• TASK PROMPT: Retype word for word the line containing "Skin and Hair" and each line that follows it in the records below, through the last one, with no pictures.
╭─ INPUT DATA
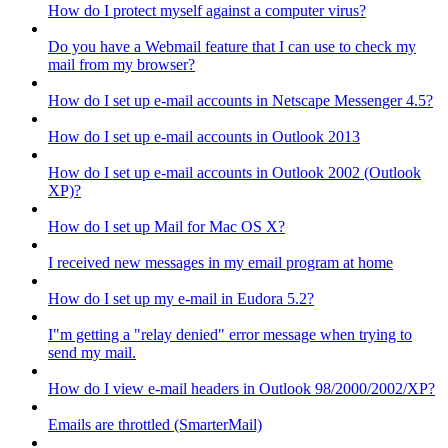
How do I protect myself against a computer virus?
Do you have a Webmail feature that I can use to check my
mail from my browser?
How do I set up e-mail accounts in Netscape Messenger 4.5?
How do I set up e-mail accounts in Outlook 2013
How do I set up e-mail accounts in Outlook 2002 (Outlook
XP)?
How do I set up Mail for Mac OS X?
I received new messages in my email program at home
How do I set up my e-mail in Eudora 5.2?
I"m getting a "relay denied" error message when trying to
send my mail.
How do I view e-mail headers in Outlook 98/2000/2002/XP?
Emails are throttled (SmarterMail)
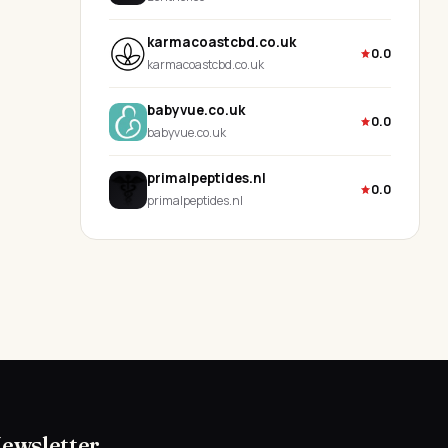
karmacoastcbd.co.uk
0.0
karmacoastcbd.co.uk
babyvue.co.uk
0.0
babyvue.co.uk
primalpeptides.nl
0.0
primalpeptides.nl
Newsletter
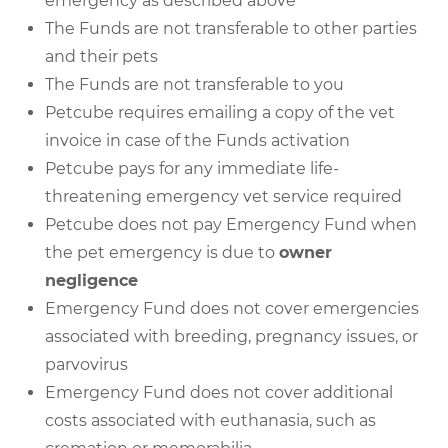
emergency as described above
The Funds are not transferable to other parties
and their pets
The Funds are not transferable to you
Petcube requires emailing a copy of the vet
invoice in case of the Funds activation
Petcube pays for any immediate life-
threatening emergency vet service required
Petcube does not pay Emergency Fund when
the pet emergency is due to
owner
negligence
Emergency Fund does not cover emergencies
associated with breeding, pregnancy issues, or
parvovirus
Emergency Fund does not cover additional
costs associated with euthanasia, such as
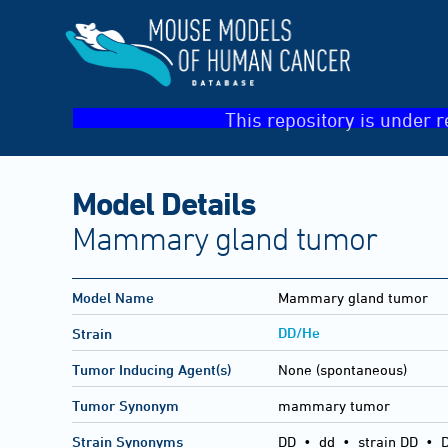
This repository is under r
Model Details
Mammary gland tumor
Model Name
Mammary gland tumor
DD/He
Strain
Tumor Inducing Agent(s)
None (spontaneous)
Tumor Synonym
mammary tumor
Strain Synonyms
DD
•
dd
•
strain DD
•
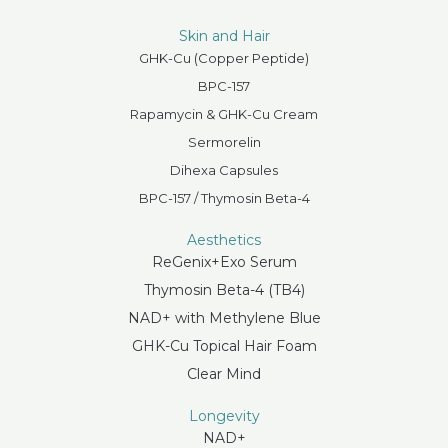
Skin and Hair
GHK-Cu (Copper Peptide)
BPC-157
Rapamycin & GHK-Cu Cream
Sermorelin
Dihexa Capsules
BPC-157 / Thymosin Beta-4
Aesthetics
ReGenix+Exo Serum
Thymosin Beta-4 (TB4)
NAD+ with Methylene Blue
GHK-Cu Topical Hair Foam
Clear Mind
Longevity
NAD+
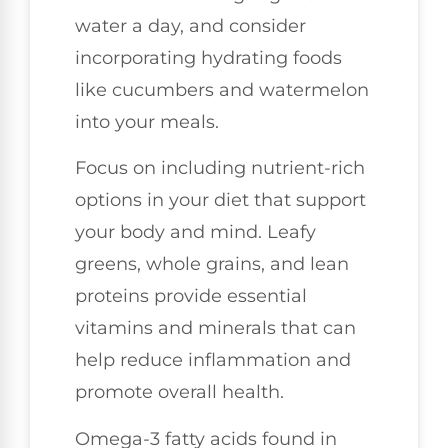
water a day, and consider
incorporating hydrating foods
like cucumbers and watermelon
into your meals.
Focus on including nutrient-rich
options in your diet that support
your body and mind. Leafy
greens, whole grains, and lean
proteins provide essential
vitamins and minerals that can
help reduce inflammation and
promote overall health.
Omega-3 fatty acids found in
╰─
• ANSWER BOX:
Skin and Hair
GHK-Cu (Copper Peptide)
BPC-157
Rapamycin & GHK-Cu Cream
Sermorelin
Dihexa Capsules
BPC-157 / Thymosin Beta-4
Aesthetics
ReGenix+Exo Serum
Thymosin Beta-4 (TB4)
NAD+ with Methylene Blue
GHK-Cu Topical Hair Foam
Clear Mind
Longevity
NAD+
water a day, and consider
incorporating hydrating foods
like cucumbers and watermelon
into your meals.
Focus on including nutrient-rich
options in your diet that support
your body and mind. Leafy
greens, whole grains, and lean
proteins provide essential
vitamins and minerals that can
help reduce inflammation and
promote overall health.
Omega-3 fatty acids found in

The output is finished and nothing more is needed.